Peter Rusert, Claudia Ruprecht, Alexandra Trkola

In collaboration with the group of Huldrych Günthard at the Division of Infectious Diseases, University Hospital Zurich.and Polymun Scientific, Vienna.

The neutralizing antibody response to HIV-1 is confronted with continual viral escape, which will also affect efficacy of future vaccines. Thus, a profound knowledge of escape pathways both on the host and the virus level is pivotal for deciphering the subsequent consequences for the patient. This project investigates the development of viral escape mutants in vitro and in vivo and aims to define how the humoral immune system adapts to the newly emerging variants. The research builds on our extensive experience with the neutralizing antibodies 2G12, 2F5 and 4E10, which we use as models to define determinants that drive the evolution of viral escape. A particular focus is on studying the development of the neutralizing antibody response to viral escape mutants. While it has been shown that the virus rapidly escapes the neutralizing antibody response in vivo, it is presently not known how the immune system in turn reacts to the newly emerging virions.

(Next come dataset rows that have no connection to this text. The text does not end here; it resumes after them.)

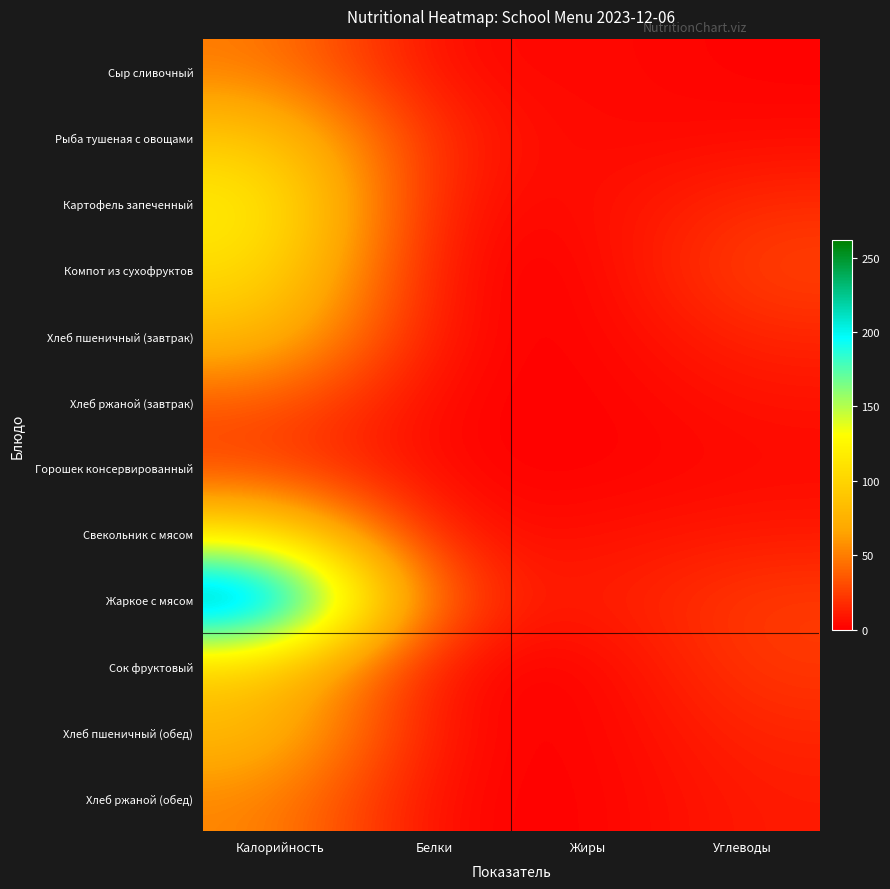

Which category has the lowest value across all series?

Жиры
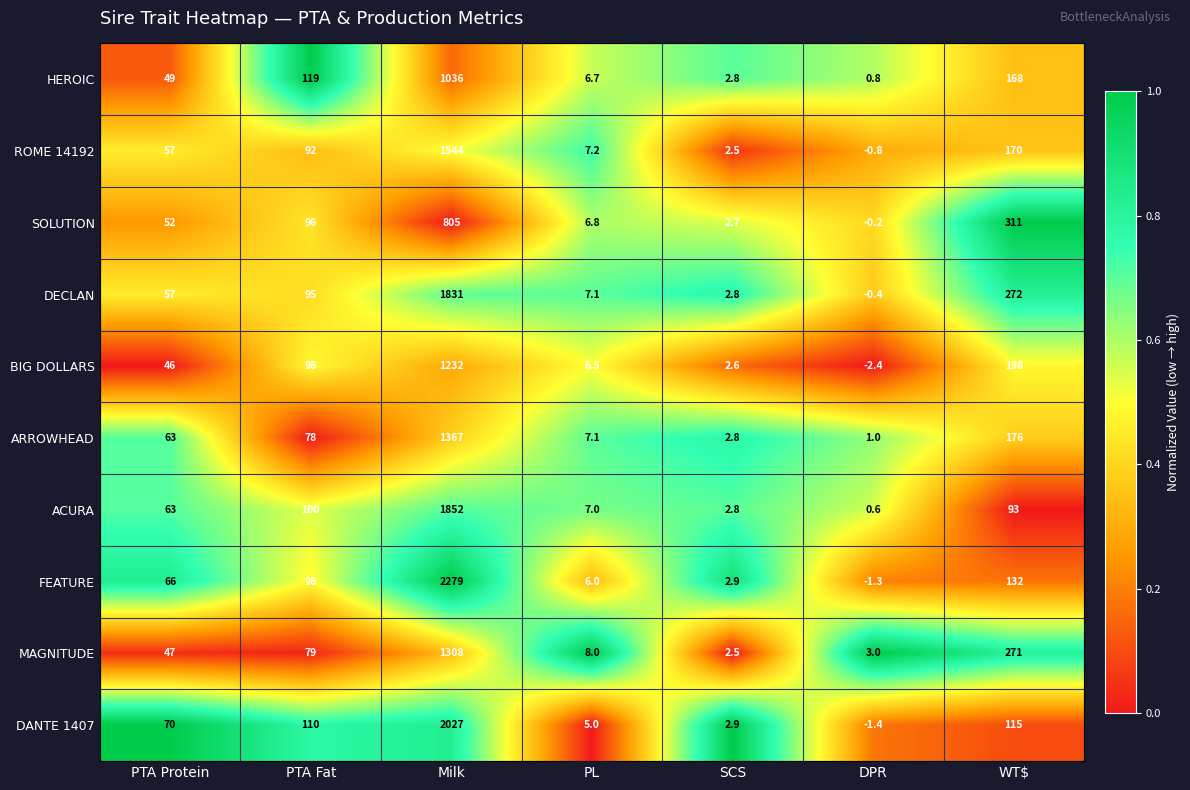

At which category does the chart reach its minimum across all series?

DPR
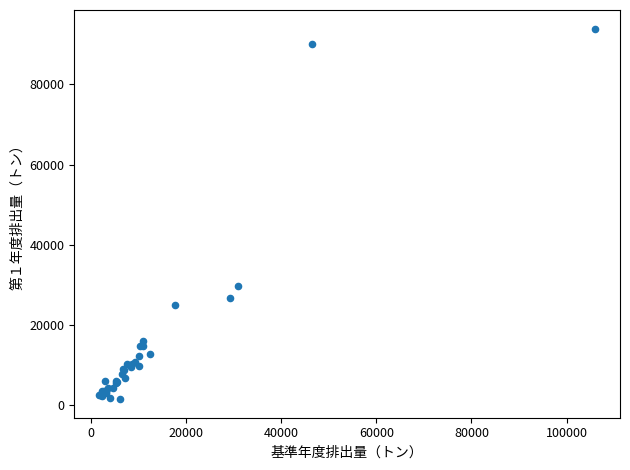

What Y value in the scatter plot is closest to 47718?

29707.6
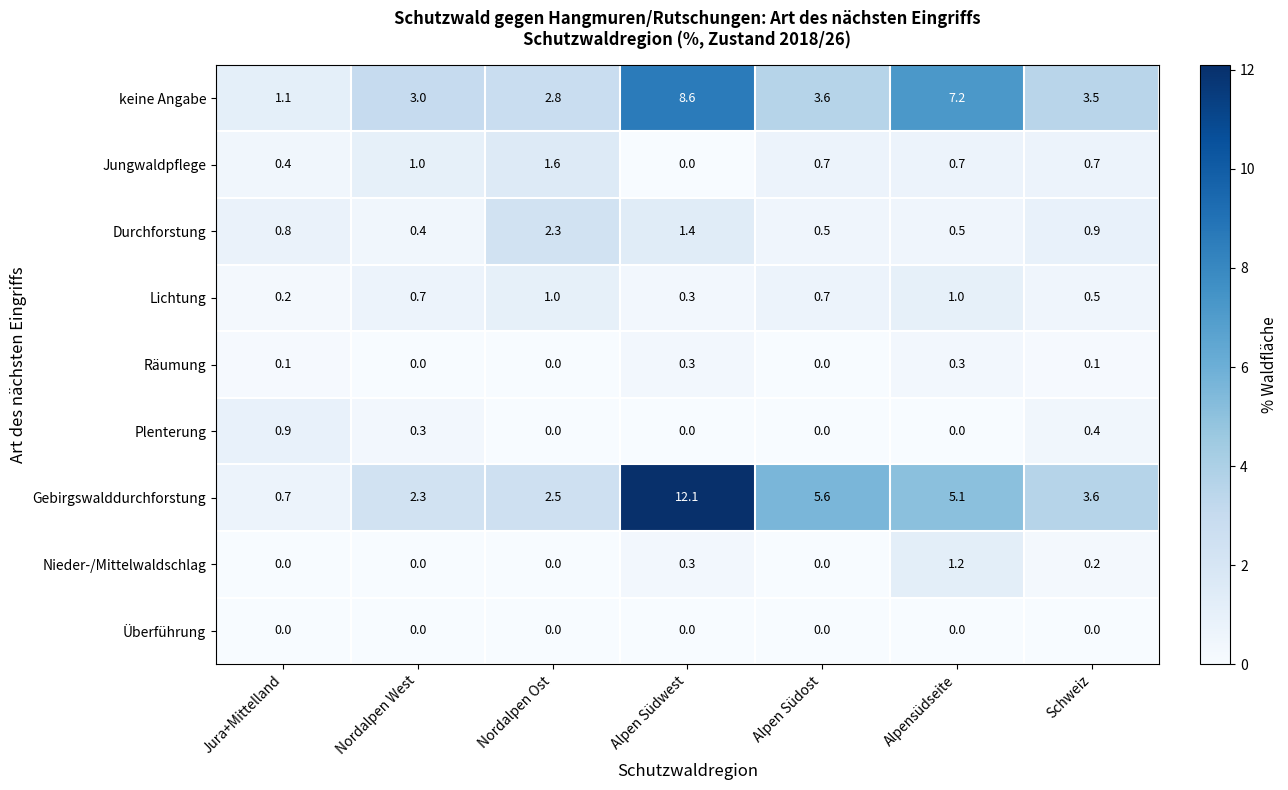

What is the difference between the maximum and minimum values in the Gebirgswalddurchforstung series?

11.4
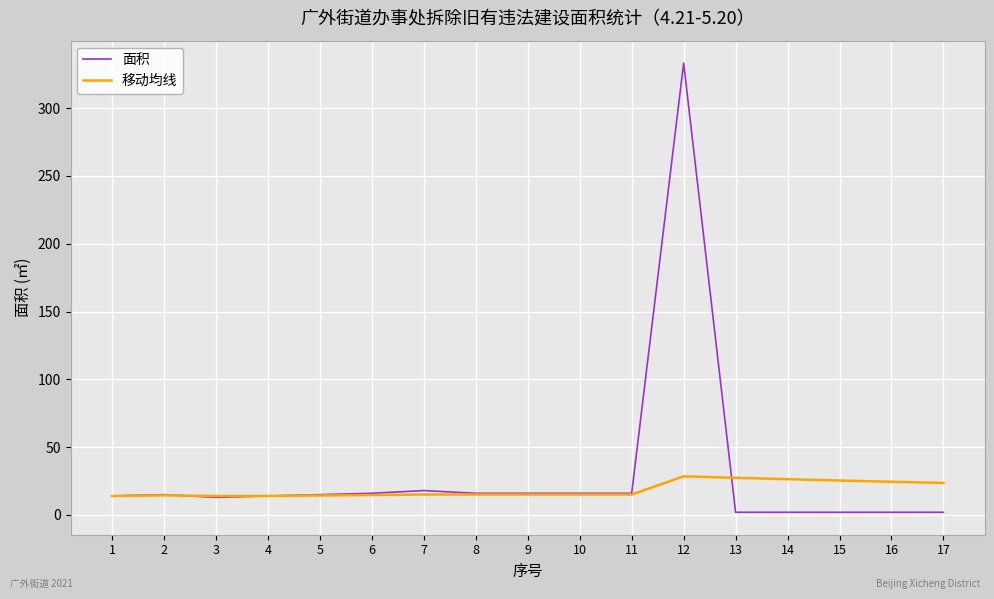

Which series has the largest range (max minus min)?

面积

The B cell response to HIV at different disease stages

Claudia Ruprecht, Alexandra Trkola

The overall aim of this project is to explore how and where antibodies to HIV-1 antigens are induced at different disease stages, what the underlying mechanisms of antibody induction to specific viral antigens are, and what we can learn from antibody induction during natural infection for vaccine design. Unraveling the specifics of antibody induction is of central importance for the development of effective vaccination strategies. Specifically we investigate the individual and general requirements of viral antigens in terms of quantity, antigen presentation, length of exposure to antigen, T cell help and duration of the responses. A definition at which disease stages novel antibody induction can be achieved will allow us to determine when therapeutic vaccination based on humoral immunity can be successful.